Democratic presidential candidate Hillary Rodham Clinton pauses as protesters chanting “Black lives matter” interrupt her during a campaign rally in Atlanta. (Erik S. Lesser/European Pressphoto Agency)

It wasn’t a debate — technically. But as the candidates sat in the bright red hot seat one after the other during a Friday night Democratic candidate forum in South Carolina, they were given plenty of opportunities to swipe at the candidates ahead of them in the polls, and for the most part, they took them.

For former Secretary of State Hillary Rodham Clinton, that meant taking the high road and avoiding directly attacking her opponents, while also taking the brunt of their attacks.

For weeks, people have been “begging me to beat up on Hillary Clinton,” Vermont Sen. Bernie Sanders (I) protested. “I resisted, I resisted, I resisted.”

On Friday night, Sanders made it clear that he is no longer resisting.

“I have many disagreements with Hillary Clinton, and one of them is I don’t think it’s good enough just to talk the talk on campaign finance reform. You’ve got to walk the walk,” he said. “I’m the only Democratic candidate who does not have a super PAC.”

The late-February South Carolina primary is touted as the first contest in the South and the first true test of Democrats’ ability to draw enthusiasm from a critical segment of their base: African American voters.

With the primary debate schedule set, the event that was hosted at Winthrop University and moderated by MSNBC’s Rachel Maddow, was not an official debate.
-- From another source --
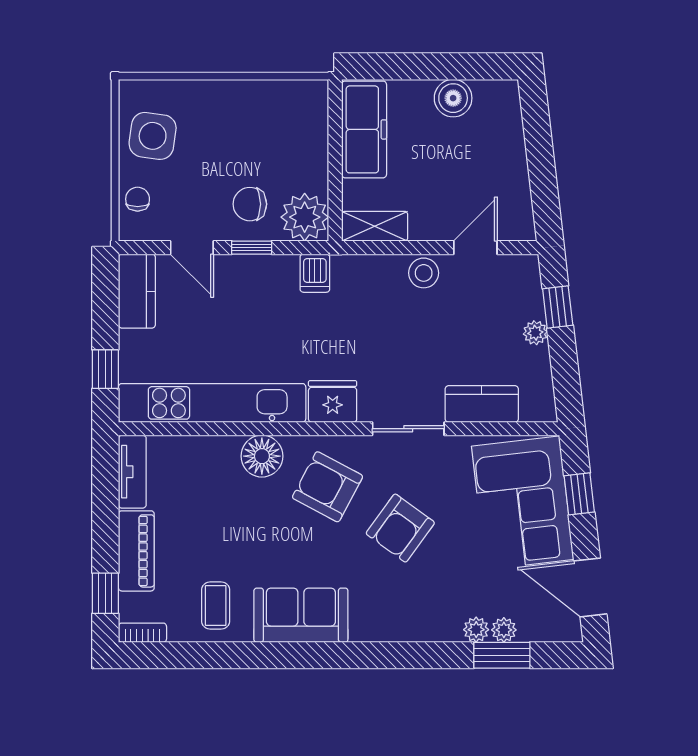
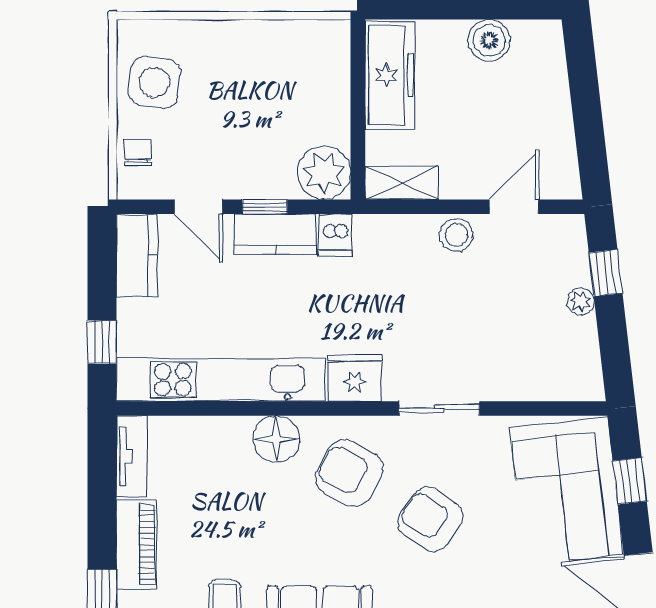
chair: (250, 204) -> (263, 158), removed
kitchen counter: (482, 404) -> (275, 234), moved, turned 180
armchair: (400, 528) -> (430, 519), turned 88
Rather, it was structured as three one-on-one interview-style forums.

Maddow pledged to ask questions that would move the candidates away from their talking points, and highlighted the differences among them without stoking petty controversy.

And so, at the onset, she and former Maryland governor Martin O’Malley bandied about for a few minutes about Democratic political struggles in the South. Then O’Malley, when given the opportunity to attack Clinton for her delay in opposing the Keystone XL oil pipeline, came out swinging.

“Secretary Clinton got here just last week, and I was against it a year ago,” O’Malley said. “I think it’s important, because I think leadership isn’t about following the polls.”

During his session, Sanders joined in: “Unlike some other unnamed candidates” he said, “the issue of Keystone was kind of a no-brainer. It never made sense to me from day one.”

By the time Clinton appeared before the warmed-up audience, she delivered an at-ease performance focused heavily on bread-and-butter Democratic issues such as gun control and criminal justice reform. She spoke at length and in some of her most stark language, about concerns — particularly among African Americans — about excessive and racially skewed policing.

“I still can’t get over that Eric Garner in New York died from a chokehold,” she said naming an unarmed black man whose death during an arrest for selling loose cigarettes in New York sparked nationwide protest. “Okay, maybe he shouldn’t have been selling cigarettes, but did he deserve to die because of that? Absolutely not.”

Clinton was challenged on some issues — the Defense of Marriage Act and the death penalty — but declined to go after her opponents.

Though the South Carolina primary is still months away, Clinton has a major lead in the state, garnering the support of 71 percent of likely primary voters and 80 percent of black Democratic voters.

“It’s not like she’s paddling against a tide. However, she has to continue her momentum,” said Scott Huffmon , who conducted the Winthrop poll.

This is Clinton’s second chance in the state after a 2008 loss to then-Sen. Barack Obama in the Democratic primary. Then, she failed to create a winning coalition of black voters — who were 55 percent of the primary electorate — and white Southerners, who are a dwindling Democratic constituency.

This week, all three candidates burnished their credentials on issues important to black voters — principally among them criminal-justice reform. Clinton and Sanders also made a clear pivot directed at bringing white voters back into the party.

“I’m going to go out and talk to white working-class Americans and say, ‘Why do you keep voting against your own best interests?’” Sanders said. “We have got to make a major focus on getting white working-class people back into the Democratic Party.”

Clinton noted a “crisis” of health and addiction that has led to high mortality rates for white middle-class males.

In 2008, according to Rep. James E. Clyburn (D-S.C.), Clinton “ran up against history” in South Carolina — specifically the rise of what would be the nation’s first black president.

Clyburn, who has pledged to remain neutral in the race until after the primary, suggested that this time around it would be Clinton who would be the beneficiary of a historic candidacy.

“She cut her political teeth in Southern politics,” Clyburn said. “She’s a brilliant woman.”

“Sanders, O’Malley seem to be running up against history,” he added.